Even when you have decided on the type of your system and assessed the impact of VoIP on your system, businesses still need to consider their needs in the present and the future.

Companies need to examine their objectives and any plans for expansion, as well as the estimated rate of growth. All of these are variables that can potentially have an impact on a firm's infrastructure.

Managed

By using a third-party provider to deliver the hardware, software and technical expertise, it makes it an excellent platform for firms looking to avoid costs, risks and subsequent IT headaches that may arise when using an on-premise VoIP solution, with such areas covered by a third-party expert, which minimises stress and effort.

Hosted

Alternatively companies may decide to opt for a hosted VoIP platform, which sees traffic routed over the PSTN (public switched telephone network) to a hosted-PBX system.

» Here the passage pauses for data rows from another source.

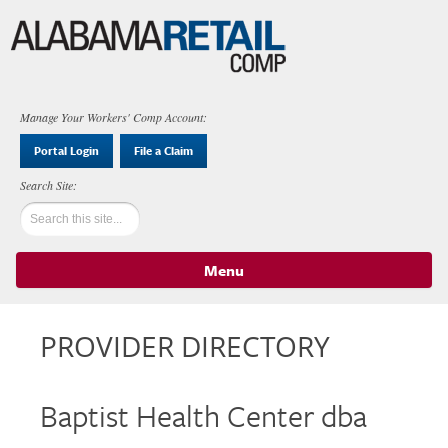
Manage Your Workers' Comp Account:
Portal Login
File a Claim
Menu
Skip to content
PROVIDER DIRECTORY
Baptist Health Center dba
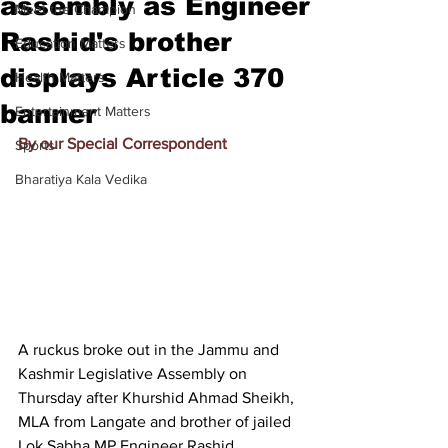
assembly as Engineer
Meet the Champion
Rashid's brother
Education Matters
displays Article 370
Health Matters
banner
Entertainment Matters
By our Special Correspondent
Sports
Bharatiya Kala Vedika
A ruckus broke out in the Jammu and 
Kashmir Legislative Assembly on 
Thursday after Khurshid Ahmad Sheikh, 
MLA from Langate and brother of jailed 
Lok Sabha MP Engineer Rashid,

Hosted VoIP is very popular with smaller firms due to the fact that it does not require a massive amount of IT resources, nor does it burn a large hole in the pocket. Again there is a minimal level of fuss due to the fact that problems are monitored and addressed by experts.

On-premise

There is still a place for an on-premise VoIP system, particularly when it comes to larger enterprises, many of which have the resources and the capital capable of handling demands that come with the equipment, installation and maintenance of their own system.  The initial outlay on an on-premise system is much greater, but the lack of monthly fees means it can prove to be a financially viable option for larger companies.

Firewalls

There is no point setting up a great VoIP system if users are simply going to be foiled time and time again by existing firewalls. Network administrators should always ensure a company's firewalls, which often need in-depth reconfiguration, are adjusted to ensure an uninterrupted flow of data traffic.

Always test your system

It's no use assuming your system is always going to be running at its highest possible capacity. There are always going to be times when things are not functioning as they should. Testing your infrastructure is therefore essential, so network administrators should always think about how best to test out their system and prepare accordingly. This point is especially important for those that opt for an on-premise solution, as many hosted and managed VoIP platforms will carry out such tests for you.